-- ZU BEARBEITENDE AUFGABEN --
a. Beantworten Sie anhand des Textes über die gekürzten Zuschüsse für die Studentenwerke diese Fragen:
(i) Wann gab das NRW-Wissenschaftsministerium seine Sparpläne bekannt?
(ii) Welche Summe soll den Studentenwerken insgesamt an Zuschuss gestrichen werden?
(iii) Wie viel muss das AKAFÖ im kommenden Jahr einsparen oder durch höhere Einnahmen ausgleichen?
b. Führen Sie den Text über die gekürzten Zuschüsse für die Studentenwerke im gleichen Ton nach seinem letzten Satz fort.

-- TEXTAUSZUG --
Weniger kostet wieder mehr

Studentenwerke: Das Land kürzt die Zuschüsse

Schlagworte: Hochschulpolitik // Wahlen 2006

Mitte Dezember hat das NRW-Wissenschaftsministerium seine Sparpläne für das kommende Jahr verkündet. Für die Studentenwerke im Land gab es eine böse Überraschung: In Summe sollen 8,2 Millionen Euro an Zuschuss gekürzt werden. Nachdem bei den Betroffenen zunächst ungläubiges Staunen über den Kürzungs-Coup vorgeherrscht hat, werden die Konsequenzen langsam klar: 820.000 Euro müssen allein beim AKAFÖ im kommenden Jahr eingespart oder durch höhere Einnahmen kompensiert werden. Damit sollte inzwischen auch für die Letzten klar sein: Wenn es nach schwarz-gelb geht, dann wird sich das Studium nicht nur um 1000 Euro Studiengebühren pro Jahr, sondern auch an allen anderen Ecken und Enden verteuern.

-- Quelltexte formatierter Dokumente --
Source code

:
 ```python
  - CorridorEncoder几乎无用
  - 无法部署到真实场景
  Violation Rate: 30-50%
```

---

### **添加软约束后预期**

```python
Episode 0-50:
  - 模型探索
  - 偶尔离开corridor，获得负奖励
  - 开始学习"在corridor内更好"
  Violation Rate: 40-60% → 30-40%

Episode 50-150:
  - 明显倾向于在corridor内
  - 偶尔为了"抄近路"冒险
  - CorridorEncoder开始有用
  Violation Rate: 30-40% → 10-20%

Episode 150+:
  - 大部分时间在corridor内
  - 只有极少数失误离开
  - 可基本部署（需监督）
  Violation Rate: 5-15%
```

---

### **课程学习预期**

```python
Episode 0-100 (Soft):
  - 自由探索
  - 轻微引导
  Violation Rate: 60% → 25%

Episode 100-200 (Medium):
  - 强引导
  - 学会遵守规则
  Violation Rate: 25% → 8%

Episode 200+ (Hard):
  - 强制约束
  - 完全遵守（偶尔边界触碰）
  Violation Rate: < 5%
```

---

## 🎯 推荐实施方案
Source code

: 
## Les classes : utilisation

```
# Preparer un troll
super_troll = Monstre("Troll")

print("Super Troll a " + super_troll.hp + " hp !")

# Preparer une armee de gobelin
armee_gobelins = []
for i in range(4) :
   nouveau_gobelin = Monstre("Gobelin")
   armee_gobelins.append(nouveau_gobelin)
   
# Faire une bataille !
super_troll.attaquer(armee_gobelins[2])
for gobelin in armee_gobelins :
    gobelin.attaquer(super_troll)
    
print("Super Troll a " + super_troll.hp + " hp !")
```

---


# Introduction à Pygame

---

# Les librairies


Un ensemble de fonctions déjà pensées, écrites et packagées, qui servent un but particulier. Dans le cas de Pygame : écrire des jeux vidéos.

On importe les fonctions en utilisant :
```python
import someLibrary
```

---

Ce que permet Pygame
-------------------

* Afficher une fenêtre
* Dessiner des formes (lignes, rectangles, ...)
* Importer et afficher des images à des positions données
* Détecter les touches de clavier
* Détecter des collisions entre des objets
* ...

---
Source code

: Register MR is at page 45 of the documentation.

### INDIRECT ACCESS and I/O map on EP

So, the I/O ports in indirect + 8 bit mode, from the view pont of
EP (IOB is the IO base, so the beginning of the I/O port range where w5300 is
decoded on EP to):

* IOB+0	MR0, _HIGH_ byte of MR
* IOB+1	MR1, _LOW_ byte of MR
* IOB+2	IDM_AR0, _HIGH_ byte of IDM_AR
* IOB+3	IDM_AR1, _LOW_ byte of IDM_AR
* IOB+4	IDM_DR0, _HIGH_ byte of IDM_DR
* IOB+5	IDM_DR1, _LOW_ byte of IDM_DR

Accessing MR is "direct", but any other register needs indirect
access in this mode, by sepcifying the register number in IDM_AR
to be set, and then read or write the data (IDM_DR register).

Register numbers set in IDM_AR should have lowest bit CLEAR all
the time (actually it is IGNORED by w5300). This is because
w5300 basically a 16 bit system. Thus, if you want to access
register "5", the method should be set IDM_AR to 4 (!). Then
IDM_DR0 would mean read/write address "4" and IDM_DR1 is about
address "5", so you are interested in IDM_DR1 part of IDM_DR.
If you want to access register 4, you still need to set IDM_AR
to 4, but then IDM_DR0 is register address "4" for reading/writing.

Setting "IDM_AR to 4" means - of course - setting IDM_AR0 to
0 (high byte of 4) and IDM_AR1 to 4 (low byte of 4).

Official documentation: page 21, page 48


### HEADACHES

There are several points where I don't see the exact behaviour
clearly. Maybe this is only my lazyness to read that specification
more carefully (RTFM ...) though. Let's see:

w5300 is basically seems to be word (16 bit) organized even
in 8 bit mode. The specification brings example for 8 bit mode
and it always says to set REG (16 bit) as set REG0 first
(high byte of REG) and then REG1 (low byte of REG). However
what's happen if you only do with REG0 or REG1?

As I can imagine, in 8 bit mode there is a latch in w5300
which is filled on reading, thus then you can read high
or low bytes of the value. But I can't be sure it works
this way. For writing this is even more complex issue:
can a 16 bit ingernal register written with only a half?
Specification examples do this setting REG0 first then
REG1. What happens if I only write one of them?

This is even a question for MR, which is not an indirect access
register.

-- LÖSUNGEN --
a.
(i) Mitte Dezember.
(ii) 8,2 Millionen Euro.
(iii) 820.000 Euro.

b.
Kürzungsgeschichte

Bereits im Jahr 2003 versuchte die damalige rot-grüne Landesregierung, die Zuschüsse bei den Studentenwerken drastisch zu reduzieren und sich mittelfristig ganz aus der Förderung zurückzuziehen. Damals konnten jedoch massive Proteste der Studierendenschaften die Pläne der Regierung verhindern: Gemeinsam mit dem damals parteiunabhängigen AStA organisierte das AKAFÖ die öffentlichkeitswirksame Kampagne "Weniger kostet mehr", die einigen vielleicht noch durch den in der Mensa servierten "Einheitsbrei" in Erinnerung ist. Nach den gewonnen Landtagswahlen hat uns nun die neue Landesregierung den noch vor knapp drei Jahren verhinderten sozialen Kahlschlag beschert.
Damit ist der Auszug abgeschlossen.